Managed care arrangements involving gainsharing may use a global capitation agreement under which hospitals and physicians offer their joint services. The surplus capitation amounts (savings in the total patient care budget) are shared with the physicians on a predetermined percentage split.
The growth of joint ventures between hospitals and physicians may also be considered gainsharing arrangements. Under these arrangements, the hospital spins off a department or service line to a joint venture that is owned by hospital and interested physicians. Profit or loss is shared in relation to the owner’s interest.
Finally, some gainsharing arrangements are based on case management. Physicians and hospitals jointly develop case management guidelines for specific conditions, and physicians serve as co-case managers. Doctors are paid an hourly fee for guideline development as well as a case management fee, on a per-case basis.

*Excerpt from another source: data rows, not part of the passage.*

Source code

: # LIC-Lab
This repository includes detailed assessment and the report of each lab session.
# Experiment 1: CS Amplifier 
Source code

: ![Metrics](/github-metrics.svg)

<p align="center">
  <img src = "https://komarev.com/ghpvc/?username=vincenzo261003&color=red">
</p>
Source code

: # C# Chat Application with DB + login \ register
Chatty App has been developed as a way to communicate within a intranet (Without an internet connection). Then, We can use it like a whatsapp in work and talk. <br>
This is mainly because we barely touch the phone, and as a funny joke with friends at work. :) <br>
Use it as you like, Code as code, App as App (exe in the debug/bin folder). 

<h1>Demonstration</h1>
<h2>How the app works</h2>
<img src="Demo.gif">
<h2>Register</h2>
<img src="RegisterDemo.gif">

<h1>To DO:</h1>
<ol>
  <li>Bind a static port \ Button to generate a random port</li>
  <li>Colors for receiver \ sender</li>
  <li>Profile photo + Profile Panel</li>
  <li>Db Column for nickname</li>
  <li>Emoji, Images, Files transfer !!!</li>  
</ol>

History of gainsharing activities
Gainsharing arrangements premiered in the late 1980s, primarily as a strategy to control the costs of cardiac surgery. But in July 1999, the Office of the Inspector General (OIG) in the U.S. Department of Health and Human Services (HHS) issued a Special Advisory Bulletin, asserting that gainsharing arrangements could be construed as reducing services and might violate anti-kickback and physician self-referral laws. This effectively dampened interest in gainsharing.
Early in 2005, however, the OIG released six advisory opinions approving hospital-physician gainsharing arrangements. The advisory opinions stated that all of the arrangements would involve an improper payment to physicians to limit or reduce services under the Civil Monetary Penalties statute and could be in violation of state and federal anti-kickback statutes and self-referral laws. However, the OIG concluded that it would not take enforcement action because the programs had built-in safeguards and a limited term length.
The approved arrangements are transparent and require that patients be informed of the program. They also require documented medical propriety and an ongoing medical review of outcomes. Finally, they place a ceiling on how much doctors could receive in realized savings.
Based on these OIG letters, any application for gainsharing approval should:
• Establish that gainsharing payments are compensation for actual cost-reduction services
• Prohibit any hidden payments for physicians who provide a high volume or value of referrals
• Prevent patient steering and over-utilization
Problems in gainsharing
Inherent in any gainsharing agreement is a potential violation of state and federal anti-kickback laws, as well as federal self-referral laws (Stark II). Therefore, any aggregate compensation payable under a gainsharing agreement must be set in advance, be consistent with fair market value and not determined by volume or value of referrals.
The Stark law prohibits physicians from referring Medicare and Medicaid patients for the provision of certain “designated health services” to an entity with which the physician has a financial relationship. Many states have enacted similar laws, and state statutes may apply to all services, regardless of payer class.
Other problems arise from issues concerning tax-exempt organizations (not-for-profit hospitals) and inurement rules. Tax-exempt organizations must serve the public interest rather than private interest. Therefore, any private benefit must be incidental, both qualitatively and quantitatively, to the organization’s public purpose. Inurement rules prohibit granting private inurement or excess benefits to individuals; gainsharing arrangements could be construed as impermissible private inurement.
Last, but certainly not least, are the ethical concerns related to gainsharing arrangements. Many physicians feel that gainsharing is acceptable only if it does not lower quality of care. They fear that pressures to use lower-cost devices could result in lower quality.